=== Selected passage ===
Estimate error on slope of linear regression given data with associated uncertainty
Here's a method for doing weighted orthogonal regression of a straight line, based on the formulae in Krystek/Anton and York:
ortlinfit[data_?MatrixQ, errs_?MatrixQ] :=
Module[{n = Length[data], c, ct, dk, dm, k, m, p, s, st, ul, vl, w, wt, xm, ym},
(* yes, I know I could have used FindFit[] for this... *)
{ct, st, k} = Flatten[MapAt[Normalize[{1, #}] &,
NArgMin[Norm[Function[{x, y}, y - \[FormalM] x - \[FormalK]] @@@ data],
{\[FormalM], \[FormalK]}], 1]];
(* find orthogonal regression coefficients *)
{c, s, p} = FindArgMin[{
Total[(data.{-\[FormalS], \[FormalC]} -
\[FormalP])^2/((errs^2).{\[FormalS]^2, \[FormalC]^2})],
\[FormalC]^2 + \[FormalS]^2 == 1},
{{\[FormalC], ct}, {\[FormalS], st}, {\[FormalP], k/ct}}];
(* slope and intercept *)
{m, k} = {s, p}/c;
wt = 1/errs^2; w = (Times @@@ wt)/(wt.{1, m^2});
{xm, ym} = w.data/Total[w];
ul = data[[All, 1]] - xm; vl = data[[All, 2]] - ym;
(* uncertainties in slope and intercept *)
dm = w.(m ul - vl)^2/w.ul^2/(n - 2);
dk = dm (w.data[[All, 1]]^2/Total[w]);
{Function[\[FormalX], Evaluate[{m, k}.{\[FormalX], 1}]], Sqrt[{dm, dk}]}] /;
Dimensions[data] === Dimensions[errs]
ortlinfit[]
expects data
to contain the $(x_j,y_j)$ pairs, and errs
to contain the corresponding uncertainties $(\rm{dx}_j,\rm{dy}_j)$. The routine returns the best-fit line as a pure function, as well as the uncertainties in the slope and intercept ($\sigma_m$ and $\sigma_k$).
===
Brief A → Output the portion of the regression post that begins with the words containing "Estimate error on" and ends with "for this... *)", with both ends included.
Brief B → Give as a JSON list of strings, one per line, the lines of the rows from the very first one through the line containing "Conditions d’utilisation", both ends included. Omit blank lines and the pictures, and return only these lines.
The regression post and the rows come from unrelated sources.
=== Input for this task ===
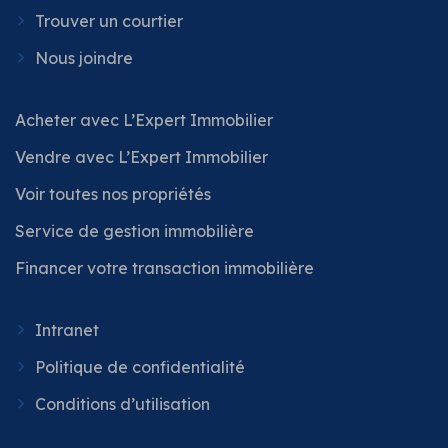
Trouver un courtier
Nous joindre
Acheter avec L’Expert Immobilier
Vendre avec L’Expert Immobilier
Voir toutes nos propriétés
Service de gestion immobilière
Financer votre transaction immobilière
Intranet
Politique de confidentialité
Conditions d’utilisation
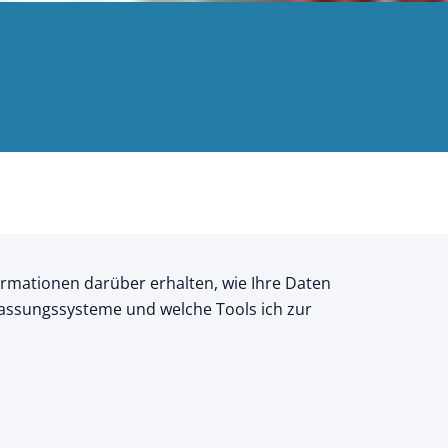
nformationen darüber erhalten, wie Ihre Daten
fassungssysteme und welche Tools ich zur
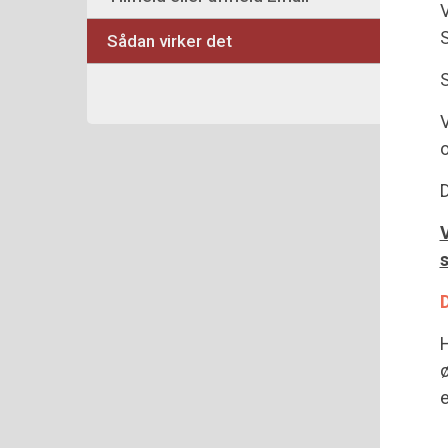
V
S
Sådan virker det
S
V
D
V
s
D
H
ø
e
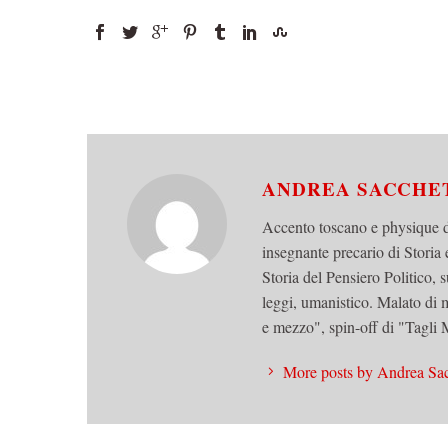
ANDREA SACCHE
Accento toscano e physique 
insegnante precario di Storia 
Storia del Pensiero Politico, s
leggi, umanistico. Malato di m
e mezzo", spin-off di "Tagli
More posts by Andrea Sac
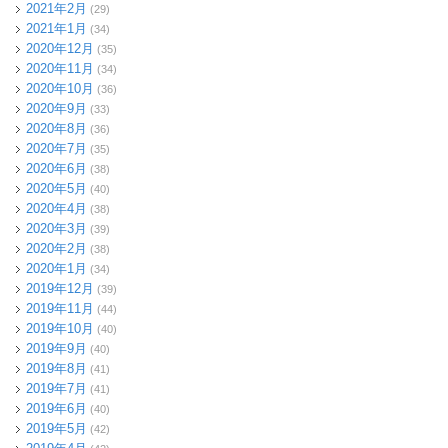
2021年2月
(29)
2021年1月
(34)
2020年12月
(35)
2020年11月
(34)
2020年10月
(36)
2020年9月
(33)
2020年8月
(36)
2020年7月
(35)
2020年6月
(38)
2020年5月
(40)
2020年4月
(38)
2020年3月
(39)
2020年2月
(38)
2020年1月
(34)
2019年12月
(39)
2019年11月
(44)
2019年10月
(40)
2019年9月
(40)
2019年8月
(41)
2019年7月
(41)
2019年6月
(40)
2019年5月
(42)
===
Exercise result A →
Estimate error on slope of linear regression given data with associated uncertainty
Here's a method for doing weighted orthogonal regression of a straight line, based on the formulae in Krystek/Anton and York:
ortlinfit[data_?MatrixQ, errs_?MatrixQ] :=
Module[{n = Length[data], c, ct, dk, dm, k, m, p, s, st, ul, vl, w, wt, xm, ym},
(* yes, I know I could have used FindFit[] for this... *)

Exercise result B →
[
  "Trouver un courtier",
  "Nous joindre",
  "Acheter avec L’Expert Immobilier",
  "Vendre avec L’Expert Immobilier",
  "Voir toutes nos propriétés",
  "Service de gestion immobilière",
  "Financer votre transaction immobilière",
  "Intranet",
  "Politique de confidentialité",
  "Conditions d’utilisation"
]